После концерта Бойко пригласил ее в ресторан.
– Что мы празднуем? – спросила Ирина, поднимая бокал.
– Давайте выпьем за все сразу, а главное, за то, что мы вместе здесь и можем провести вдвоем несколько часов.
Оркестр сдержанно играл что-то прибалтийско-паулсовское. К их столику подплыл тип кавказской наружности, украшенной двумя резаными шрамами на левой щеке:
– Пайдем патанцуем, да, – обратился он к Ирине скрипучим голосом, обдав ее стойким запахом специй и копченого мяса.
– Спасибо, нет, – ответила она довольно твердо, заметив с удивлением, что тип почему-то дрожит.
– Вах, – огорчился знойный брюнет и ретировался за свой столик.
– А если бы вас пригласил я… – спросил Бойко.
– Попробуйте…
К сожалению, мелодия уже заканчивалась и пришлось ждать следующей. Музыканты заиграли блюз, и неизвестно откуда взявшаяся немолодая негритянка в переливающемся всеми цветами радуги платье низким гортанным голосом запела о любви. Бойко поднялся и с легким поклоном подал ей руку. На площадке перед эстрадой толпилось довольно много народу, и танцевать можно было, только тесно прижавшись друг к другу.
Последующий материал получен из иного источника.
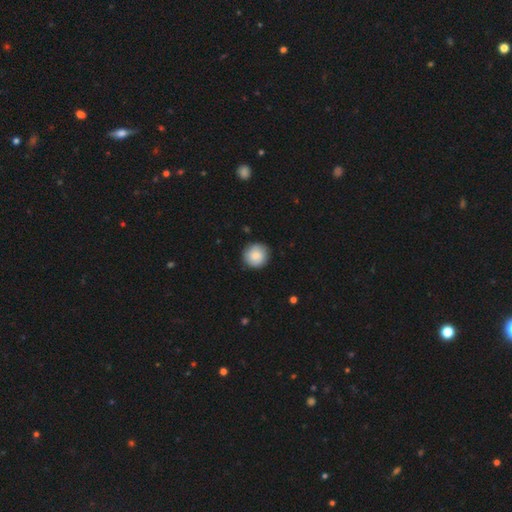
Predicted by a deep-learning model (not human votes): Smooth or featured? Predicted: smooth (p=0.84). How rounded? Predicted: round (p=0.94). Merging? Predicted: none (p=0.88).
Бойко положил руки ей на талию и, склонившись к самому уху, сказал:
– Вот видите, я попробовал. Можно я попробую еще и…
В этот момент их движение остановил все тот же навязчивый подрагивающий кавказец:
– Ныхарашо обманывать, да. Одному гавариш не танцую, другому – танцую, да. – Музыка была громкой, и, чтобы его расслышали, ему приходилось кричать. Другие танцующие стали обращать на них внимание. Бойко, извинившись перед Ириной, отвел брюнета в сторону и через пару минут тот бесследно растворился в толпе.
«А Турецкий бы уже полчаса дрался», – с одобрением и осуждением одновременно подумала Ирина.